Killing a processgroup works, but don't forget the parent can be killed alone too. Assuming child processes have an event loop, they can check the parent socket that was created in a socketpair prior doing the fork() for validness.

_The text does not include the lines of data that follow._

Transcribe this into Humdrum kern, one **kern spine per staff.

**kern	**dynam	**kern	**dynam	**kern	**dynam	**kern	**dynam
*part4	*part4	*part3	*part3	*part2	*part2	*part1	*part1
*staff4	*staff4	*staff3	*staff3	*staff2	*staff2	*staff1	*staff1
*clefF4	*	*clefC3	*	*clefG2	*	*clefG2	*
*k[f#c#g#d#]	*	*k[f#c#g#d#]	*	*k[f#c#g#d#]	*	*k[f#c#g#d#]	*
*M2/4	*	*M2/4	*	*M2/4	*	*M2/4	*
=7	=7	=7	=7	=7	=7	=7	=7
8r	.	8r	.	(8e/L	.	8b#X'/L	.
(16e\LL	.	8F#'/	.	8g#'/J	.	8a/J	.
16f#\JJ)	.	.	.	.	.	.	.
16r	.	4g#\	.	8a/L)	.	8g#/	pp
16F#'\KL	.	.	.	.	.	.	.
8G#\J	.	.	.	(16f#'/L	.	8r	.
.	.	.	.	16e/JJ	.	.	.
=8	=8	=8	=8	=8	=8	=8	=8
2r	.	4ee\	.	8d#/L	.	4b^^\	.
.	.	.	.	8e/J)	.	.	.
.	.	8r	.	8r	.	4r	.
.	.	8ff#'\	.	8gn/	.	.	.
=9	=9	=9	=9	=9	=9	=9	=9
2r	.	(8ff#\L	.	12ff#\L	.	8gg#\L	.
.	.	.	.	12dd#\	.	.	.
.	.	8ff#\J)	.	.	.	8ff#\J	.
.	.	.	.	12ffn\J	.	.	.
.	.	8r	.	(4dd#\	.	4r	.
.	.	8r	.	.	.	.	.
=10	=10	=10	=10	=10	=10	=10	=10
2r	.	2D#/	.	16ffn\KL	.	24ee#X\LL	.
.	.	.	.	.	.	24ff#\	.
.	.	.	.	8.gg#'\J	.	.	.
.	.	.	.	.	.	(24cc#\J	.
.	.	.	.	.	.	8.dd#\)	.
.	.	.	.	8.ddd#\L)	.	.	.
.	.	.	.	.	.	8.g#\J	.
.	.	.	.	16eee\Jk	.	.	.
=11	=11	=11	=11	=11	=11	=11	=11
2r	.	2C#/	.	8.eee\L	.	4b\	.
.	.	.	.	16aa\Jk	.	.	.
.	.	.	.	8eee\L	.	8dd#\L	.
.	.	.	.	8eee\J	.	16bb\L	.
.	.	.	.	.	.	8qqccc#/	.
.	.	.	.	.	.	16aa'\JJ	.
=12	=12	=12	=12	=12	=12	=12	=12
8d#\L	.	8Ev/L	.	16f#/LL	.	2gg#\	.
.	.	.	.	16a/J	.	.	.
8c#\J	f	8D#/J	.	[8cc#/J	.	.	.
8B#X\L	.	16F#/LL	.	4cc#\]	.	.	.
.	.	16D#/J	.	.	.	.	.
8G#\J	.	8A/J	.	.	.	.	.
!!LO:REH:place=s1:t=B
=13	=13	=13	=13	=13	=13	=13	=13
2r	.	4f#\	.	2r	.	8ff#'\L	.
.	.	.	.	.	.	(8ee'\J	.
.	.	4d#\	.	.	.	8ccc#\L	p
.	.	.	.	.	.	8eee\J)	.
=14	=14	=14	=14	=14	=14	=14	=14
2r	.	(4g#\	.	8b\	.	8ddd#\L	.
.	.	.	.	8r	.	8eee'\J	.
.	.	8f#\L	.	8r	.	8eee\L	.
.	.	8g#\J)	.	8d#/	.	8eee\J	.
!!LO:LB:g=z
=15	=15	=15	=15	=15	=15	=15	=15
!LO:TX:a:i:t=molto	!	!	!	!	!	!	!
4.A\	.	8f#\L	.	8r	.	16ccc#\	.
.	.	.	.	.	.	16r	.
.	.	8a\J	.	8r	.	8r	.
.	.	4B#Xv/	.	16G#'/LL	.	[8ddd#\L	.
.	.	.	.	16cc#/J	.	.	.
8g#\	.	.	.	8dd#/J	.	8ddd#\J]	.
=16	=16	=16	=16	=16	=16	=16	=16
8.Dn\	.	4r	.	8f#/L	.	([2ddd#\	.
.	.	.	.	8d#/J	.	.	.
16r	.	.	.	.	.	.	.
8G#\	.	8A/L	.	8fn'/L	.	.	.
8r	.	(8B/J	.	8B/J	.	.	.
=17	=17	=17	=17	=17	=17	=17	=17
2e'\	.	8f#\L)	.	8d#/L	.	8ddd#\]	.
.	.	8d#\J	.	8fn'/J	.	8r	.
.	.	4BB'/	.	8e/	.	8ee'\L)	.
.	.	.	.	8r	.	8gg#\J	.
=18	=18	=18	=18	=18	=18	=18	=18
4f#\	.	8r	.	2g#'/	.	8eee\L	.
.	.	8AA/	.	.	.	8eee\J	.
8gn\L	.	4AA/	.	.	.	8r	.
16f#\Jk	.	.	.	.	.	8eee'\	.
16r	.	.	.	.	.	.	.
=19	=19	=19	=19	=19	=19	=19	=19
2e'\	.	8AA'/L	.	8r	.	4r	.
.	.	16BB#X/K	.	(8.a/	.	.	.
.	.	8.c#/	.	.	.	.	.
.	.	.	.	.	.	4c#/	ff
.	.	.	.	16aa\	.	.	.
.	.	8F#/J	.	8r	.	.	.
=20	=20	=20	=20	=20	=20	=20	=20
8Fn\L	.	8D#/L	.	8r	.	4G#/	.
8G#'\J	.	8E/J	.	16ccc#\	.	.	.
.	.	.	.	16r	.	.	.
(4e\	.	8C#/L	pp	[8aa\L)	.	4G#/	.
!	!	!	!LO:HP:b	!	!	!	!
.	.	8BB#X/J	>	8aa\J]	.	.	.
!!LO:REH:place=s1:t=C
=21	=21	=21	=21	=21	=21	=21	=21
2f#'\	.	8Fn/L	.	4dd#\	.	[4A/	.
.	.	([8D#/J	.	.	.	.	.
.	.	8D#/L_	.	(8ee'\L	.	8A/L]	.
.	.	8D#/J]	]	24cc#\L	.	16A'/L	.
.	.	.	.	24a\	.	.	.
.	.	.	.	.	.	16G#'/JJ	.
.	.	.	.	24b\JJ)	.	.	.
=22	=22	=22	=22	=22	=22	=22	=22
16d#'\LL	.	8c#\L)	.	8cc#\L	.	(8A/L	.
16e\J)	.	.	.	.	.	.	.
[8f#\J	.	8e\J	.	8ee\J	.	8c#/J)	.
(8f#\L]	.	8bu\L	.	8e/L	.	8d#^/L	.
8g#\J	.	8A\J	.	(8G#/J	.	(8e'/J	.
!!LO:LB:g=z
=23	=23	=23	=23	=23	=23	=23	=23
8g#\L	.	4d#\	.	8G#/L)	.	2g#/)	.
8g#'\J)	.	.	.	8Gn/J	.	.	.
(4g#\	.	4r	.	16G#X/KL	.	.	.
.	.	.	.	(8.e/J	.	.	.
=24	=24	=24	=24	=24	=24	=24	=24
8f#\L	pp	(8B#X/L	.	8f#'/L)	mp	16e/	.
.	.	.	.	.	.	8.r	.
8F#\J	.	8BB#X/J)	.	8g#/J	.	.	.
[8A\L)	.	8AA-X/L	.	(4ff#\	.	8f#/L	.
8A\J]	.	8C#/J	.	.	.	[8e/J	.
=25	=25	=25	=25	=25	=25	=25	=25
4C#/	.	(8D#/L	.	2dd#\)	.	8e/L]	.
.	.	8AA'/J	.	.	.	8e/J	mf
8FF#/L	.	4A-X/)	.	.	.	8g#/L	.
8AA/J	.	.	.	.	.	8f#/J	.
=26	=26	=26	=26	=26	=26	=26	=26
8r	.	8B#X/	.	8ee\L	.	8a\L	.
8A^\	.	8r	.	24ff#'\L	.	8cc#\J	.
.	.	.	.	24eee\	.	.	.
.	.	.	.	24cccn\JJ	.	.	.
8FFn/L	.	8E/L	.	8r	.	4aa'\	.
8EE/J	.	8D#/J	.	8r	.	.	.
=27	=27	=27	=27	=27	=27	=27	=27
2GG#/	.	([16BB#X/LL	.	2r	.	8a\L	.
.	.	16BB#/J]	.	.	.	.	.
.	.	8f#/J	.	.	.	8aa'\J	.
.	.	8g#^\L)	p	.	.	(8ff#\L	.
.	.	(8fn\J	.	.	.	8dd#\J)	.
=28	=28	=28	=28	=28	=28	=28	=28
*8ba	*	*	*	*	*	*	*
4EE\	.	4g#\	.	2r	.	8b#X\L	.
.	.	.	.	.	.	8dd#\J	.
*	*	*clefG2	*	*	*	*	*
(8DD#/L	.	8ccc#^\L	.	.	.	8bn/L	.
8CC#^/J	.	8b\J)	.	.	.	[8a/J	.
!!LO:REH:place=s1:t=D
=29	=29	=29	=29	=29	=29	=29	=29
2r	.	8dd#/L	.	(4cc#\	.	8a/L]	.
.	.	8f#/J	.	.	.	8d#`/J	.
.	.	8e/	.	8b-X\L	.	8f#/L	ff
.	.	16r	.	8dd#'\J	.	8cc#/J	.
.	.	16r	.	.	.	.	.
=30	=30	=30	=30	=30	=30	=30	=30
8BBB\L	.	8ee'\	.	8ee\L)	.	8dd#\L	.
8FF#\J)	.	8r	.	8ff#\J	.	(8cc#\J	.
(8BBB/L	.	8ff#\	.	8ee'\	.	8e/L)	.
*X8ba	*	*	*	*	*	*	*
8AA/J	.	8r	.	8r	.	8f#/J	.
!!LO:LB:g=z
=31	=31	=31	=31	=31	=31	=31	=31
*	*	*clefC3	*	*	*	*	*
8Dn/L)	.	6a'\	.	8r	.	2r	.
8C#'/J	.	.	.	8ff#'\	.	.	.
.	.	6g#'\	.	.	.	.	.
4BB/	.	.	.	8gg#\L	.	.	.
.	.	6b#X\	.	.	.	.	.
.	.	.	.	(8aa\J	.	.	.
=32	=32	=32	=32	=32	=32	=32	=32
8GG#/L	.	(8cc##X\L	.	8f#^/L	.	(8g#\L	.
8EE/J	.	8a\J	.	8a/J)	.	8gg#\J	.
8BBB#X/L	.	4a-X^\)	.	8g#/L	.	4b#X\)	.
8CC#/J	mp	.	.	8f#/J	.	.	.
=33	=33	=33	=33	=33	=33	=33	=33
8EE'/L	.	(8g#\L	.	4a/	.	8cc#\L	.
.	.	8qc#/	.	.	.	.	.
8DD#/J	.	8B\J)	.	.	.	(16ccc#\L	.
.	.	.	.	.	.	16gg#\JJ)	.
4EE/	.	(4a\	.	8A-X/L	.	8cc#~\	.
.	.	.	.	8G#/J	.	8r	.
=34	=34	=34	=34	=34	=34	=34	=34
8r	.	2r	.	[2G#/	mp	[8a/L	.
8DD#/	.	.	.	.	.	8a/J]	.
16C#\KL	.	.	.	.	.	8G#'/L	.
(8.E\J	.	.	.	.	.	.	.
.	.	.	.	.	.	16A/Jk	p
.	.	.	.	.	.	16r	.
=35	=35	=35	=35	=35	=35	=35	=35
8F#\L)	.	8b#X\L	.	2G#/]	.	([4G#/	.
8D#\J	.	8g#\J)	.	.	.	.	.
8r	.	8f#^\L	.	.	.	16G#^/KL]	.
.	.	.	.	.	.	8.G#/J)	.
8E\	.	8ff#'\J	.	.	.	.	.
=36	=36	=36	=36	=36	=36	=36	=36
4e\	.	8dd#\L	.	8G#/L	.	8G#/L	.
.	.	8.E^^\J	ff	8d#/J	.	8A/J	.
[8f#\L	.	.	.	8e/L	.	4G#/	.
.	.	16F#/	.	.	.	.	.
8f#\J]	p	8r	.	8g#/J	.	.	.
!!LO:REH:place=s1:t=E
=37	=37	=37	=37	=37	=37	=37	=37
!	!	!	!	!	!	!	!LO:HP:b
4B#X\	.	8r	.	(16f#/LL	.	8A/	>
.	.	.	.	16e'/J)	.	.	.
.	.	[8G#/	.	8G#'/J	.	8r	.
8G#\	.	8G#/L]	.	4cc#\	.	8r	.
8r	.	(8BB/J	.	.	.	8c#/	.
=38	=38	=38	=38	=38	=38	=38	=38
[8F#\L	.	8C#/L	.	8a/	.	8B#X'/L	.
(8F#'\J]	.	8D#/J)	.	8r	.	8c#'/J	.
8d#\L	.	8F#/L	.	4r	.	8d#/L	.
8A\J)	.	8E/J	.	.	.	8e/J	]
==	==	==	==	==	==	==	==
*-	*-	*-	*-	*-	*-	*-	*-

In fact, select() cleanly exits when the parent socket is gone, all that needs to be done is to check the socket.
E.g.:
use strict; use warnings;
use Socket;
$SIG{CHLD} = sub {};
socketpair(my $p, my $c, AF_UNIX, SOCK_STREAM, PF_UNSPEC) or die $!;
print "parent $$, fork 2 kids\n";
for (0..1){
my $kid = fork();
unless($kid){
child_loop($p, $c);
exit;
}
print "parent $$, forked kid $kid\n";
}
print "parent $$, waiting 5s\n";
sleep 5;
print "parent $$ exit, closing sockets\n";
sub child_loop {
my ($p_s, $c_s) = #_;
print "kid: $$\n";
close($c_s);
my $rin = '';
vec($rin, fileno($p_s), 1) = 1;
while(1){
select my $rout = $rin, undef, undef, undef;
if(vec($rout, fileno($p_s), 1)){
print "kid: $$, parent gone, exiting\n";
last;
}
}
}
Runs like this:
tim#mint:~$ perl ~/abc.pl
parent 5638, fork 2 kids
parent 5638, forked kid 5639
kid: 5639
parent 5638, forked kid 5640
parent 5638, waiting 5s
kid: 5640
parent 5638 exit, closing sockets
kid: 5640, parent gone, exiting
kid: 5639, parent gone, exiting
tim#mint:~$